I heard
a writer say on the radio the other day that history stops when we are born.
Everything before is history, everything after is just our lives. He meant, obviously, that
this is how we feel, not that it’s true.
Part of
what I’m enjoying about researching our ancestors is the way it opens a
window on the larger history of their times. It helps bring that history
closer, makes it more real. This is true even when the window isn't readily apparent from the slender information available.
Take
those pictures of my mother and her friends cavorting on the beach at Grand
Bend in the summer of 1936. (See the first post in this blog.) Consider: while Betty
and Ollie and their pals were being young and silly – in precisely the ways we might
have at the same age – Spain, 4,000 miles away, was about to be convulsed in a vicious
civil war.
We know
in the hindsight of history that this nasty little conflict (1936 - 1939) was a precursor to
the larger one to come.
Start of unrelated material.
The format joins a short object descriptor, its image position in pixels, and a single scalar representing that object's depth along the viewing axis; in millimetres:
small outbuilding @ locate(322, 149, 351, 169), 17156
And we were reminded recently by newly released
documentary recordings from the CBC that many Canadians fought in that war in
the International Brigades and died. And the ones who came back were often blackballed and branded as “commies” because they took a stand against fascism.
The same stand, the government took only a few years later.
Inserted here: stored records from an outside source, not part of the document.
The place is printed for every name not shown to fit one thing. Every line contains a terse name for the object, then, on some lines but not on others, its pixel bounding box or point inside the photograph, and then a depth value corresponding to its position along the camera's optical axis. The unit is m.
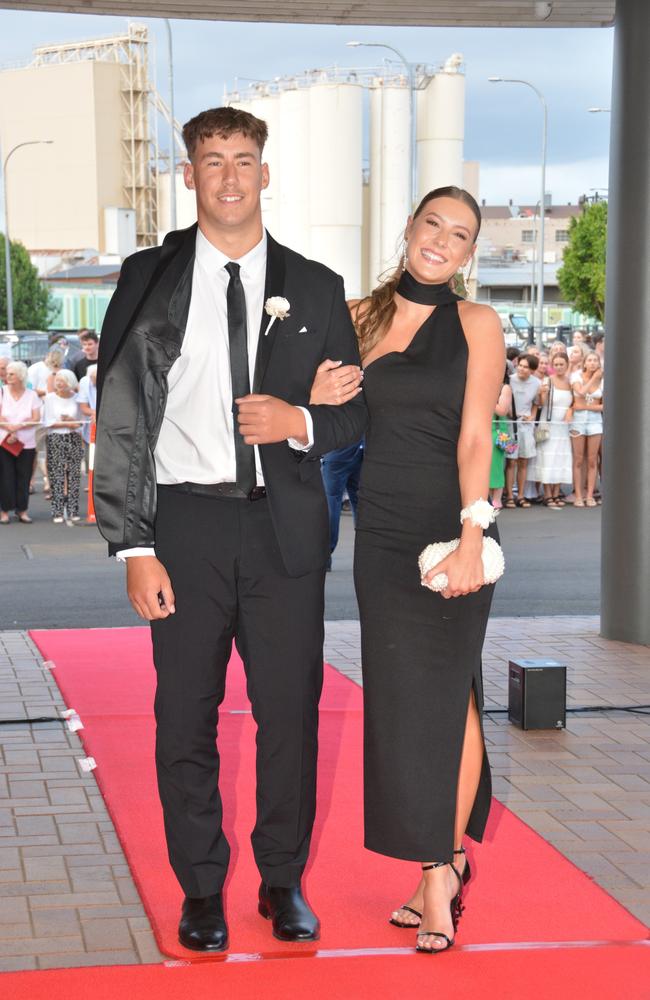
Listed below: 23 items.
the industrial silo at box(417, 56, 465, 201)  70.94
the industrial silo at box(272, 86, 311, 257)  70.06
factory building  68.50
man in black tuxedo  3.48
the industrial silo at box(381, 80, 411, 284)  70.62
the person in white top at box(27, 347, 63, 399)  15.62
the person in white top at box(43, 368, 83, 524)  14.21
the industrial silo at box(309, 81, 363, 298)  68.00
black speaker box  6.05
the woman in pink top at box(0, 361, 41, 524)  14.24
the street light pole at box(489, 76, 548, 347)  45.92
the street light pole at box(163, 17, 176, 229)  33.28
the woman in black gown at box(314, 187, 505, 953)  3.70
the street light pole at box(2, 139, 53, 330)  51.22
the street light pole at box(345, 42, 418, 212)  32.57
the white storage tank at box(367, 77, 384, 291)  70.94
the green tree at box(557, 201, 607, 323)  62.69
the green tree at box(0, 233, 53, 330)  77.62
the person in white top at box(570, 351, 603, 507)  15.93
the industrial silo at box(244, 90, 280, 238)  71.75
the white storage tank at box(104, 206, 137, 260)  96.94
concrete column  7.78
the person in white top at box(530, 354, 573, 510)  15.81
(For clips from those recordings and a timeline of the Spanish Civil War, go to this page at the CBC website. Also highly recommended on the subject: Ernest Hemingway's For Whom The Bell Tolls.)
Consider
this too: very soon after the pictures were taken, some or all of these beachboys would be
fighting far from home, and some might not make it back. They were future canon
fodder. Did they have forebodings of what was to come?
Another
picture in my mother’s album brings the conflict in Spain even closer. According
to the inscription on the album page, it was taken in Victoria Park in London
in May 1937. The occasion was a weekend visit home by Ollie who had recently
moved up north with Jack. Betty and Ollie and another friend are sitting on the
edge of what looks like a fountain.
It may
not be clear from the small version of the picture here, but Betty is holding a
folded newspaper. And the headline on the newspaper is partly legible. In bold
caps, it reads, “Besieged…” The rest is obscured. I’ve been trying to find the
newspaper she was reading that day – and wondering what she might have felt, if
anything, about the news from Spain.
For the
headline must have been referring to Spain, either the ongoing siege of Madrid
by Franco’s forces, or possibly the siege of Bilbao.
The task
has turned out to be more difficult than I thought it would be. I had assumed it was either the
London Free Press or the London Advertiser, both newspapers with
which Betty and her family had connections. (She was working as a stenographer at
the Free Press by then; her father
had worked for the Advertiser years
before.) But the Advertiser had stopped publishing the year before, and it’s not a front page from any May
issue of the Free Press – I checked
the microfilm at the library.
My next
guess was The Globe & Mail,
although I’m not sure that in those days it had quite the profile as a national
organ that it does today. In any case, it’s not the Globe either. The university library has a subscription to an
online archive of the newspaper and I went through the front pages of every May
issue. I’m going to try The Toronto Star
and the The Toronto Telegram next.
We in
the blog scribbling business typically like to write posts with a beginning, a
middle and an end. But as regular readers may have noticed – and the two of you know
who you are – many of my posts, including this one, are without a proper
ending. That’s the frustration of genealogical and, I’m guessing, historical
research in general: too often you can’t find the answers.